I want to know if there is any way to limit the time/memory consumption either through code or some global settings

Script –

initial_start = time.clock()
for i in range(9):
 start = time.clock()
 for j in range(10**i):
  pass
 stop = time.clock()
 print 'Looping exp(',i,') times takes', stop - start, 'seconds'
final_stop = time.clock()
print 'Overall program time is',final_stop - initial_start,'seconds'
Asked By: Sammy25

||

Answers:

In Python 2, range creates a list. Use xrange instead. For a more detailed explanation see Should you always favor xrange() over range()?

Note that a no-op for loop is a very poor benchmark that tells you pretty much nothing about Python.

Also note, as per gnibbler’s comment, Python 3’s range is works like Python 2’s xrange.
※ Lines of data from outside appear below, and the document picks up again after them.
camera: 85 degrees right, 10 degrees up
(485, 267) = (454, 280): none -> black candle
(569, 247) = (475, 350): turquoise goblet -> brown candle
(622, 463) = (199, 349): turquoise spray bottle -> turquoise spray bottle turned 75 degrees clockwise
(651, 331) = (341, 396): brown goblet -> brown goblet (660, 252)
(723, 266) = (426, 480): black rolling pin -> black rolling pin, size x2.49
Answered By: Steven Rumbalski

Python takes RAM because you’re creating a very large list of 10 ** 8 length with range function. That’s where iterators become useful.
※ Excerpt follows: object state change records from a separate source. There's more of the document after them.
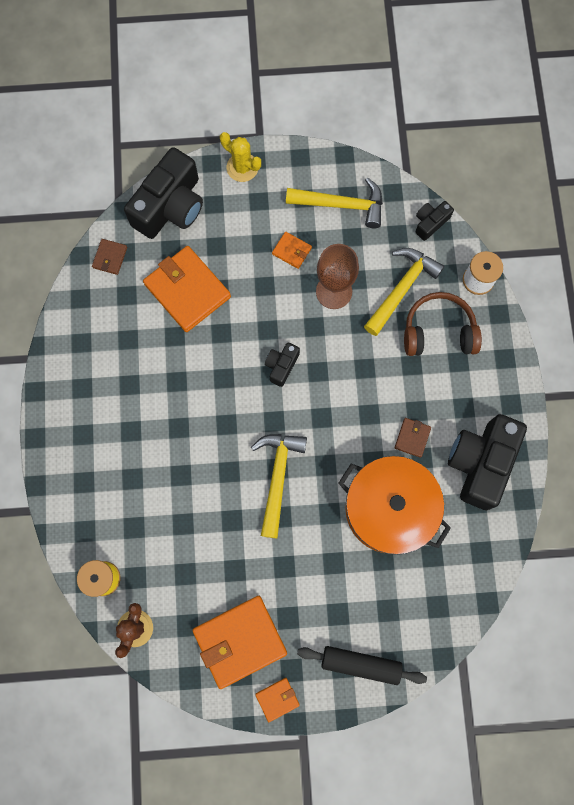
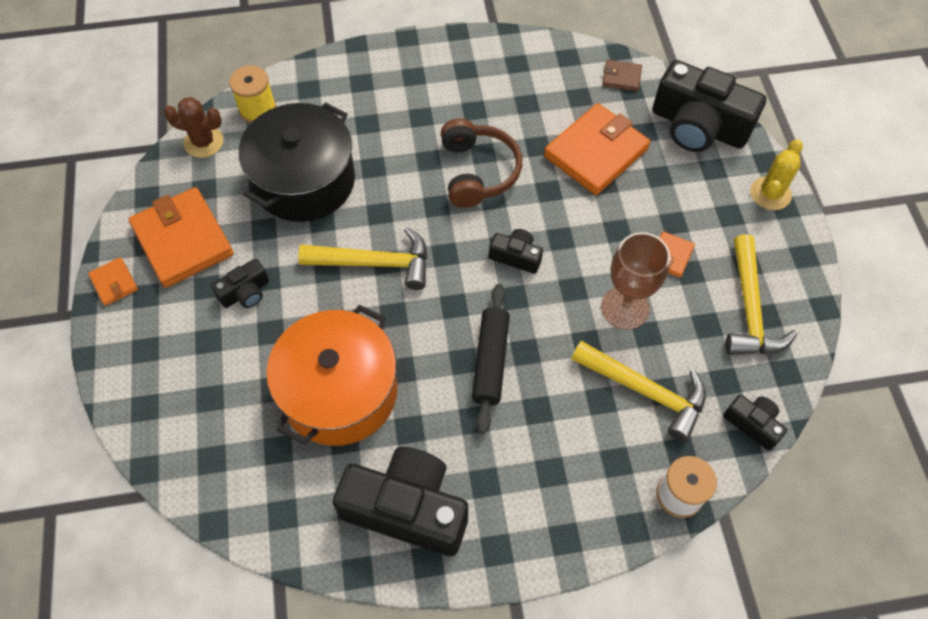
camera: 85 degrees right, 15 degrees down
(189, 535) = (304, 181): none -> black pot
(296, 584) = (245, 292): none -> black camera
(360, 664) = (146, 370): black rolling pin -> black rolling pin (491, 361)
(412, 438) = (436, 416): brown wallet -> none
(438, 332) = (591, 443): brown headphones -> brown headphones (477, 172)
Use xrange instead of range.

It will work the same way as range do but instead of creating that large list in memory, xrange will just calculate inner index (incrementing it’s value by 1 each iteration).

Answered By: Rostyslav Dzinko

look at this question: How to limit the heap size?

To address your script, the timeit module measures the time it takes to perform an action more accurately

>>> import timeit
>>> for i in range(9):
...     print timeit.timeit(stmt='pass', number=10**i)
...
0.0
0.0
0.0
0.0
0.0
0.015625
0.0625
0.468752861023
2.98439407349

Your example is taking most of its time dealing with the gigantic lists of numbers you’re putting it memory. xrange instead of range will help fix that issue but you’re still using a terrible benchmark. the loop is going to execute over and over and not actually do anything, so the cpu is busy checking the condition and entering the loop.

As you can see, creating these lists is taking the majority of the time here

>>> timeit.timeit(stmt='range(10**7)', number=1)
0.71875405311584473
>>> timeit.timeit(stmt='for i in range(10**7): pass', number=1)
1.093757152557373
Answered By: Ryan Haining

As regards cpu, you have a for loop running for billions of iterations without any sort of sleep or pause inbetween, so no wonder the process hogs the cpu completely ( at least on a single core computer).

Answered By: Sachin

If you’re considering Python for machine learning, take a look at numpy. Its philosophy is to implement all "inner loops" (matrix operations, linear algebra) in optimized C, and to use Python to manipulate input and output and to manage high-level algorithms – sort of like Matlab that uses Python. That gives you the best of both worlds: ease and readability of Python, and speed of C.

To get back to your question, benchmarking numpy operations will give you a more realistic assessment of Python’s performances for machine learning.

Answered By: user4815162342